The battery-powered Nissan Leaf and Chevrolet Volt have each earned a “Top Safety Pick” award from the influential Insurance Institute of Highway Safety.
Both earned top safety ratings, an early validation for experts who say automakers do not have to sacrifice safety for better fuel economy, that advanced technologies can achieve both.
Not only did the cars’ battery packs, which weigh more than 400 pounds, prove to be well-protected in the test collisions, but the added weight from the large batteries appears to have worked in the small cars’ favor when it comes to crash safety.

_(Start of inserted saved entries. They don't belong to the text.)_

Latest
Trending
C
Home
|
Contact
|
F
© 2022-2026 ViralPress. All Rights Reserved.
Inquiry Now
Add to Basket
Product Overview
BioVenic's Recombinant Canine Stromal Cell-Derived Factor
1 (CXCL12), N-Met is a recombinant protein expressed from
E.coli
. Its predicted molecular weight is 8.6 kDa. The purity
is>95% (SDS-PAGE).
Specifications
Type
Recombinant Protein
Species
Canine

To be designated a top pick, a vehicle must score the highest rating of “good” in front, side and rear crash tests, as well as in a roof-crush test. The institute has awarded the rating to certain gas-electric hybrids in the past, such as the Honda Civic hybrid, but not yet to a plug-in from a major maker.
“It is quite a stellar performance for both vehicles,” said Joe Nolan, the institute’s chief administrative officer.

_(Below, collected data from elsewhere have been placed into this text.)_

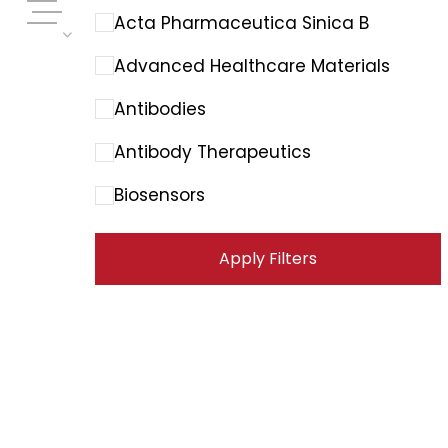
Acta Pharmaceutica Sinica B
Advanced Healthcare Materials
Antibodies
Antibody Therapeutics
Biosensors
Cancer Immunology Research
Apply Filters
Cancer Letters
Cancer Research Communications
Cancers
Carbohydrate Polymers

The automakers were confident that their vehicles would test well. “We approached G.M. and Nissan and asked would they support us and help us acquire the vehicles,” Mr. Nolan said. “They were both very supportive, suggesting they were expecting good results.”
Mr. Nolan said that both automakers “bumped customers off the list” to provide the institute with test vehicles, a strong hint “that they were going to be Top Safety Picks,” he said.